---------- The input

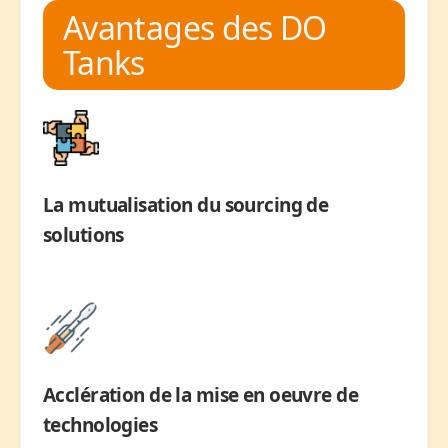
Avantages des DO
Tanks
La mutualisation du sourcing de
solutions
Acclération de la mise en oeuvre de
technologies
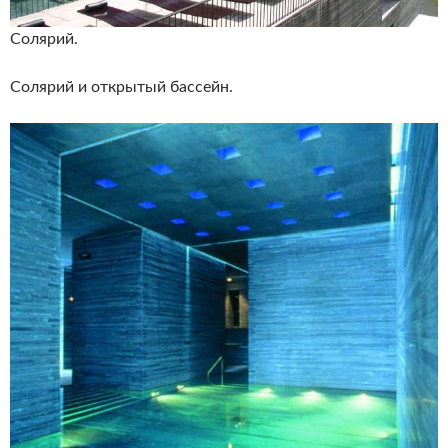
Солярий.
Солярий и открытый бассейн.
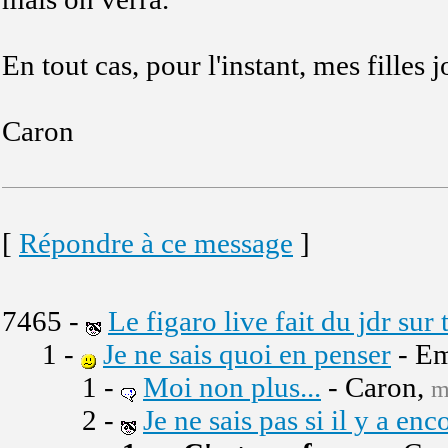
En tout cas, pour l'instant, mes filles j
Caron
[
Répondre à ce message
]
7465 -
Le figaro live fait du jdr sur 
1 -
Je ne sais quoi en penser
- Em
1 -
Moi non plus...
- Caron,
m
2 -
Je ne sais pas si il y a e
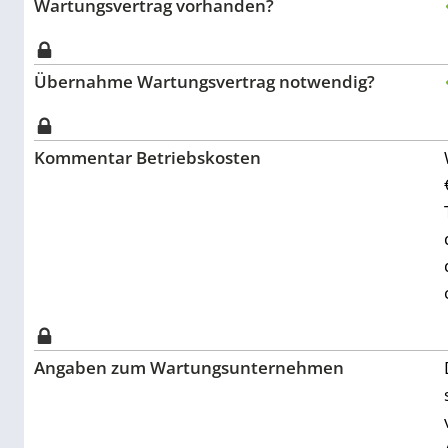
Wartungsvertrag vorhanden?
Übernahme Wartungsvertrag notwendig?
Kommentar Betriebskosten
Angaben zum Wartungsunternehmen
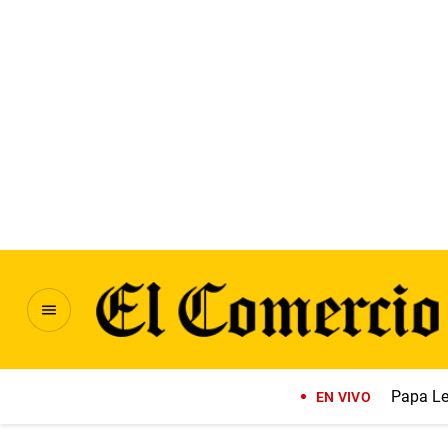
Papa Le
EN VIVO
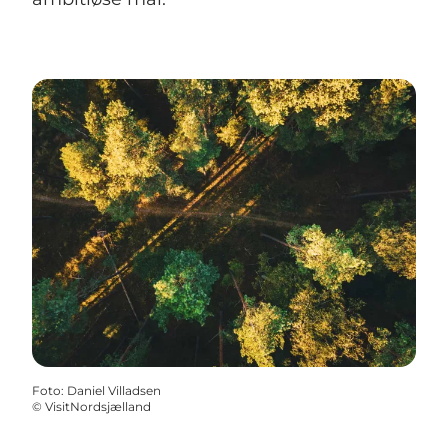
Foto
:
Daniel Villadsen
©
VisitNordsjælland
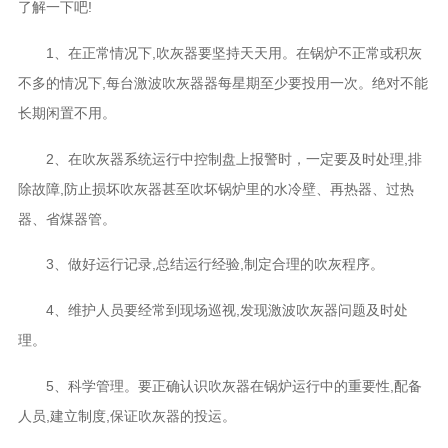
了解一下吧!
1、在正常情况下,吹灰器要坚持天天用。在锅炉不正常或积灰
不多的情况下,每台激波吹灰器器每星期至少要投用一次。绝对不能
长期闲置不用。
2、在吹灰器系统运行中控制盘上报警时，一定要及时处理,排
除故障,防止损坏吹灰器甚至吹坏锅炉里的水冷壁、再热器、过热
器、省煤器管。
3、做好运行记录,总结运行经验,制定合理的吹灰程序。
4、维护人员要经常到现场巡视,发现激波吹灰器问题及时处
理。
5、科学管理。要正确认识吹灰器在锅炉运行中的重要性,配备
人员,建立制度,保证吹灰器的投运。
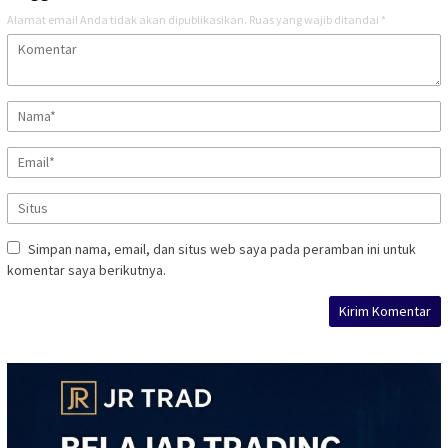
Alamat email Anda tidak akan dipublikasikan.
Ruas yang wajib ditandai
*
Simpan nama, email, dan situs web saya pada peramban ini untuk
komentar saya berikutnya.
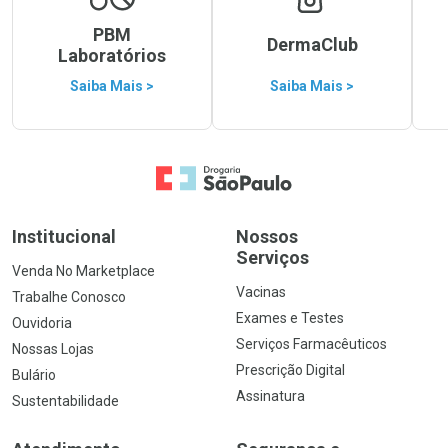
PBM
DermaClub
Laboratórios
Saiba Mais >
Saiba Mais >
Ir para a Home
Institucional
Nossos
Serviços
Venda No Marketplace
Vacinas
Trabalhe Conosco
Exames e Testes
Ouvidoria
Serviços Farmacêuticos
Nossas Lojas
Prescrição Digital
Bulário
Assinatura
Sustentabilidade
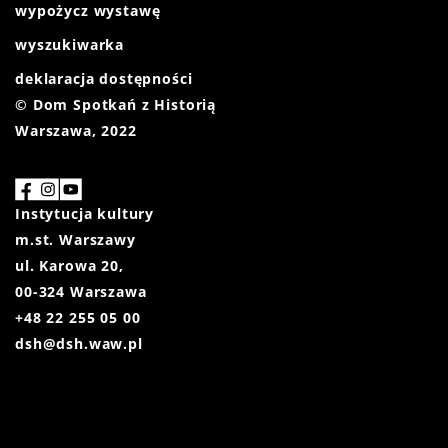
wypożycz wystawę
wyszukiwarka
deklaracja dostępności
© Dom Spotkań z Historią
Warszawa, 2022
Instytucja kultury
m.st. Warszawy
ul. Karowa 20,
00-324 Warszawa
+48 22 255 05 00
dsh@dsh.waw.pl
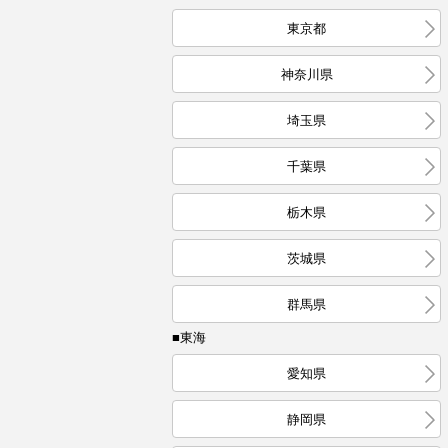
東京都
神奈川県
埼玉県
千葉県
栃木県
茨城県
群馬県
■東海
愛知県
静岡県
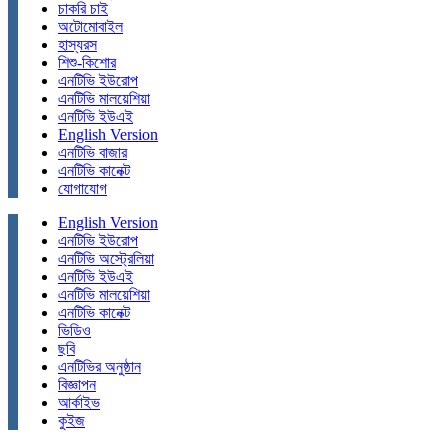
চাকরি চাই
অটোমোবাইল
হাস্যরস
শিশু-কিশোর
এনটিভি ইউরোপ
এনটিভি মালয়েশিয়া
এনটিভি ইউএই
English Version
এনটিভি বাজার
এনটিভি কানেক্ট
যোগাযোগ
English Version
এনটিভি ইউরোপ
এনটিভি অস্ট্রেলিয়া
এনটিভি ইউএই
এনটিভি মালয়েশিয়া
এনটিভি কানেক্ট
ভিডিও
ছবি
এনটিভির অনুষ্ঠান
বিজ্ঞাপন
আর্কাইভ
কুইজ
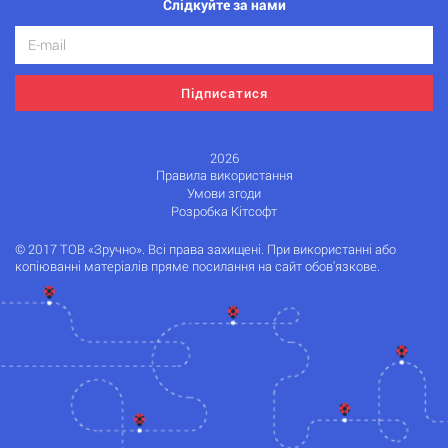
Слідкуйте за нами
Підписатися
2026
Правила використання
Умови згоди
Розробка Кітсофт
© 2017 ТОВ «Зручно». Всі права захищені. При використанні або
копіюванні матеріалів пряме посилання на сайт обов'язкове.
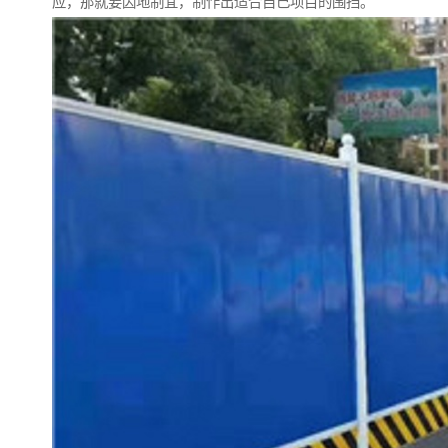
应，那就要因地制宜，制作出适合自己项目的围挡。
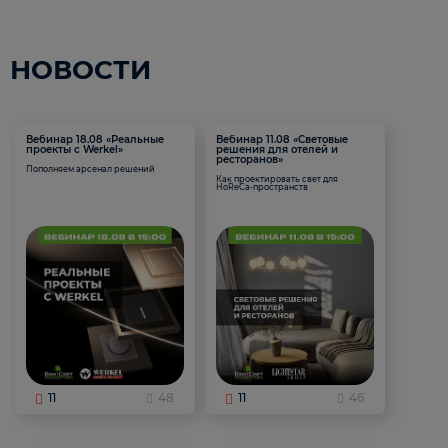
НОВОСТИ
Вебинар 18.08 «Реальные
Вебинар 11.08 «Световые
проекты с Werkel»
решения для отелей и
ресторанов»
Пополняем арсенал решений
Как проектировать свет для
HoReCa-пространств
11
48
11
46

--------------------

Work request: The answer must be every line from the records above that contains the word "Вебинар", copied out.

Finished exercise:
Вебинар 18.08 «Реальные
Вебинар 11.08 «Световые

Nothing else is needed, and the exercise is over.